__Your instructions__.
Scan the records below for the line with "оказания государственной услуги |" and the line with "5. Порядок оказания государственной услуги". Repeat those two lines and every line between them exactly, and nothing else.

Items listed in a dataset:
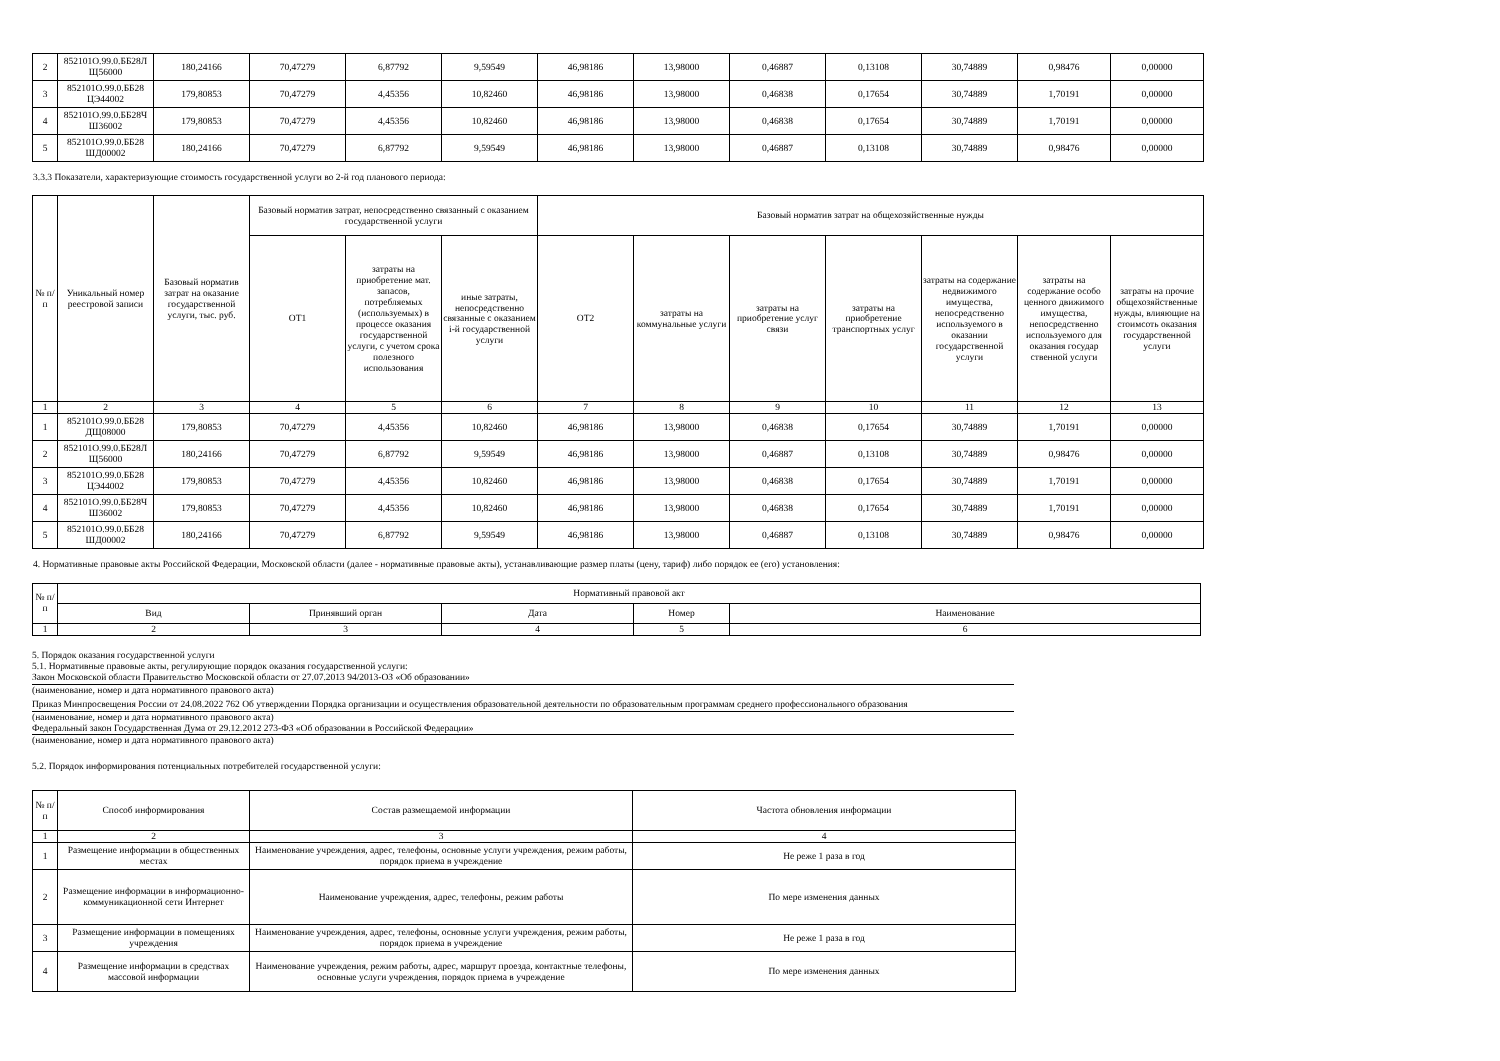| 2 | 852101О.99.0.ББ28Л Щ56000 | 180,24166 | 70,47279 | 6,87792 | 9,59549 | 46,98186 | 13,98000 | 0,46887 | 0,13108 | 30,74889 | 0,98476 | 0,00000 |
| 3 | 852101О.99.0.ББ28 ЦЭ44002 | 179,80853 | 70,47279 | 4,45356 | 10,82460 | 46,98186 | 13,98000 | 0,46838 | 0,17654 | 30,74889 | 1,70191 | 0,00000 |
| 4 | 852101О.99.0.ББ28Ч Ш36002 | 179,80853 | 70,47279 | 4,45356 | 10,82460 | 46,98186 | 13,98000 | 0,46838 | 0,17654 | 30,74889 | 1,70191 | 0,00000 |
| 5 | 852101О.99.0.ББ28 ШД00002 | 180,24166 | 70,47279 | 6,87792 | 9,59549 | 46,98186 | 13,98000 | 0,46887 | 0,13108 | 30,74889 | 0,98476 | 0,00000 |
3.3.3 Показатели, характеризующие стоимость государственной услуги во 2-й год планового периода:
| № п/п | Уникальный номер реестровой записи | Базовый норматив затрат на оказание государственной услуги, тыс. руб. | Базовый норматив затрат, непосредственно связанный с оказанием государственной услуги | | | Базовый норматив затрат на общехозяйственные нужды | | | | | | |
| --- | --- | --- | --- | --- | --- | --- | --- | --- | --- | --- | --- | --- |
| | | | ОТ1 | затраты на приобретение мат. запасов, потребляемых (используемых) в процессе оказания государственной услуги, с учетом срока полезного использования | иные затраты, непосредственно связанные с оказанием i-й государственной услуги | ОТ2 | затраты на коммунальные услуги | затраты на приобретение услуг связи | затраты на приобретение транспортных услуг | затраты на содержание недвижимого имущества, непосредственно используемого в оказании государственной услуги | затраты на содержание особо ценного движимого имущества, непосредственно используемого для оказания государ ственной услуги | затраты на прочие общехозяйственные нужды, влияющие на стоимсоть оказания государственной услуги |
| 1 | 2 | 3 | 4 | 5 | 6 | 7 | 8 | 9 | 10 | 11 | 12 | 13 |
| 1 | 852101О.99.0.ББ28 ДЩ08000 | 179,80853 | 70,47279 | 4,45356 | 10,82460 | 46,98186 | 13,98000 | 0,46838 | 0,17654 | 30,74889 | 1,70191 | 0,00000 |
| 2 | 852101О.99.0.ББ28Л Щ56000 | 180,24166 | 70,47279 | 6,87792 | 9,59549 | 46,98186 | 13,98000 | 0,46887 | 0,13108 | 30,74889 | 0,98476 | 0,00000 |
| 3 | 852101О.99.0.ББ28 ЦЭ44002 | 179,80853 | 70,47279 | 4,45356 | 10,82460 | 46,98186 | 13,98000 | 0,46838 | 0,17654 | 30,74889 | 1,70191 | 0,00000 |
| 4 | 852101О.99.0.ББ28Ч Ш36002 | 179,80853 | 70,47279 | 4,45356 | 10,82460 | 46,98186 | 13,98000 | 0,46838 | 0,17654 | 30,74889 | 1,70191 | 0,00000 |
| 5 | 852101О.99.0.ББ28 ШД00002 | 180,24166 | 70,47279 | 6,87792 | 9,59549 | 46,98186 | 13,98000 | 0,46887 | 0,13108 | 30,74889 | 0,98476 | 0,00000 |
4. Нормативные правовые акты Российской Федерации, Московской области (далее - нормативные правовые акты), устанавливающие размер платы (цену, тариф) либо порядок ее (его) установления:
| № п/п | Нормативный правовой акт | | | | |
| --- | --- | --- | --- | --- | --- |
| | Вид | Принявший орган | Дата | Номер | Наименование |
| 1 | 2 | 3 | 4 | 5 | 6 |
5. Порядок оказания государственной услуги
5.1. Нормативные правовые акты, регулирующие порядок оказания государственной услуги:
Закон Московской области Правительство Московской области от 27.07.2013 94/2013-ОЗ «Об образовании»
(наименование, номер и дата нормативного правового акта)
Приказ Минпросвещения России от 24.08.2022 762 Об утверждении Порядка организации и осуществления образовательной деятельности по образовательным программам среднего профессионального образования
(наименование, номер и дата нормативного правового акта)
Федеральный закон Государственная Дума от 29.12.2012 273-ФЗ «Об образовании в Российской Федерации»
(наименование, номер и дата нормативного правового акта)
5.2. Порядок информирования потенциальных потребителей государственной услуги:
| № п/п | Способ информирования | Состав размещаемой информации | Частота обновления информации |
| --- | --- | --- | --- |
| 1 | 2 | 3 | 4 |
| 1 | Размещение информации в общественных местах | Наименование учреждения, адрес, телефоны, основные услуги учреждения, режим работы, порядок приема в учреждение | Не реже 1 раза в год |
| 2 | Размещение информации в информационно-коммуникационной сети Интернет | Наименование учреждения, адрес, телефоны, режим работы | По мере изменения данных |
| 3 | Размещение информации в помещениях учреждения | Наименование учреждения, адрес, телефоны, основные услуги учреждения, режим работы, порядок приема в учреждение | Не реже 1 раза в год |
| 4 | Размещение информации в средствах массовой информации | Наименование учреждения, режим работы, адрес, маршрут проезда, контактные телефоны, основные услуги учреждения, порядок приема в учреждение | По мере изменения данных |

__Solution to the problem__.
| | | | ОТ1 | затраты на приобретение мат. запасов, потребляемых (используемых) в процессе оказания государственной услуги, с учетом срока полезного использования | иные затраты, непосредственно связанные с оказанием i-й государственной услуги | ОТ2 | затраты на коммунальные услуги | затраты на приобретение услуг связи | затраты на приобретение транспортных услуг | затраты на содержание недвижимого имущества, непосредственно используемого в оказании государственной услуги | затраты на содержание особо ценного движимого имущества, непосредственно используемого для оказания государ ственной услуги | затраты на прочие общехозяйственные нужды, влияющие на стоимсоть оказания государственной услуги |
| 1 | 2 | 3 | 4 | 5 | 6 | 7 | 8 | 9 | 10 | 11 | 12 | 13 |
| 1 | 852101О.99.0.ББ28 ДЩ08000 | 179,80853 | 70,47279 | 4,45356 | 10,82460 | 46,98186 | 13,98000 | 0,46838 | 0,17654 | 30,74889 | 1,70191 | 0,00000 |
| 2 | 852101О.99.0.ББ28Л Щ56000 | 180,24166 | 70,47279 | 6,87792 | 9,59549 | 46,98186 | 13,98000 | 0,46887 | 0,13108 | 30,74889 | 0,98476 | 0,00000 |
| 3 | 852101О.99.0.ББ28 ЦЭ44002 | 179,80853 | 70,47279 | 4,45356 | 10,82460 | 46,98186 | 13,98000 | 0,46838 | 0,17654 | 30,74889 | 1,70191 | 0,00000 |
| 4 | 852101О.99.0.ББ28Ч Ш36002 | 179,80853 | 70,47279 | 4,45356 | 10,82460 | 46,98186 | 13,98000 | 0,46838 | 0,17654 | 30,74889 | 1,70191 | 0,00000 |
| 5 | 852101О.99.0.ББ28 ШД00002 | 180,24166 | 70,47279 | 6,87792 | 9,59549 | 46,98186 | 13,98000 | 0,46887 | 0,13108 | 30,74889 | 0,98476 | 0,00000 |
4. Нормативные правовые акты Российской Федерации, Московской области (далее - нормативные правовые акты), устанавливающие размер платы (цену, тариф) либо порядок ее (его) установления:
| № п/п | Нормативный правовой акт | | | | |
| --- | --- | --- | --- | --- | --- |
| | Вид | Принявший орган | Дата | Номер | Наименование |
| 1 | 2 | 3 | 4 | 5 | 6 |
5. Порядок оказания государственной услуги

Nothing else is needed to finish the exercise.